What follows is a set of entries. Give them again exactly, without the pictures.

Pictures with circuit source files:
*** Block opens ***

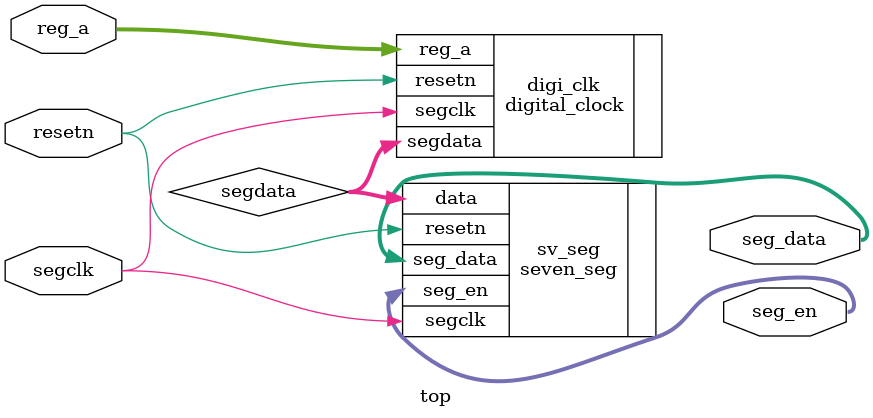
<source format=v>
module top(
input	wire			resetn,
input	wire			segclk,
input	wire	[31:0]		reg_a,

output	wire	[7:0]	seg_en,
output	wire	[7:0]	seg_data
);

// dip signal? pulseë¡? ë°ê¿ì£¼ëê²? ????¤!!

wire	[31:0]	segdata;

digital_clock digi_clk(		.resetn			(resetn),
							.segclk			(segclk),
							.reg_a(reg_a),
							.segdata		(segdata)		);
							
seven_seg sv_seg(			.resetn			(resetn),
							.segclk			(segclk),
							.data			(segdata),
							
							.seg_en			(seg_en),
							.seg_data		(seg_data)		);

endmodule


</source>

*** Block closes ***

__EXERCISE RESULT__.
<source format=v>
module top(
input	wire			resetn,
input	wire			segclk,
input	wire	[31:0]		reg_a,

output	wire	[7:0]	seg_en,
output	wire	[7:0]	seg_data
);

// dip signal? pulseë¡? ë°ê¿ì£¼ëê²? ????¤!!

wire	[31:0]	segdata;

digital_clock digi_clk(		.resetn			(resetn),
							.segclk			(segclk),
							.reg_a(reg_a),
							.segdata		(segdata)		);
							
seven_seg sv_seg(			.resetn			(resetn),
							.segclk			(segclk),
							.data			(segdata),
							
							.seg_en			(seg_en),
							.seg_data		(seg_data)		);

endmodule


</source>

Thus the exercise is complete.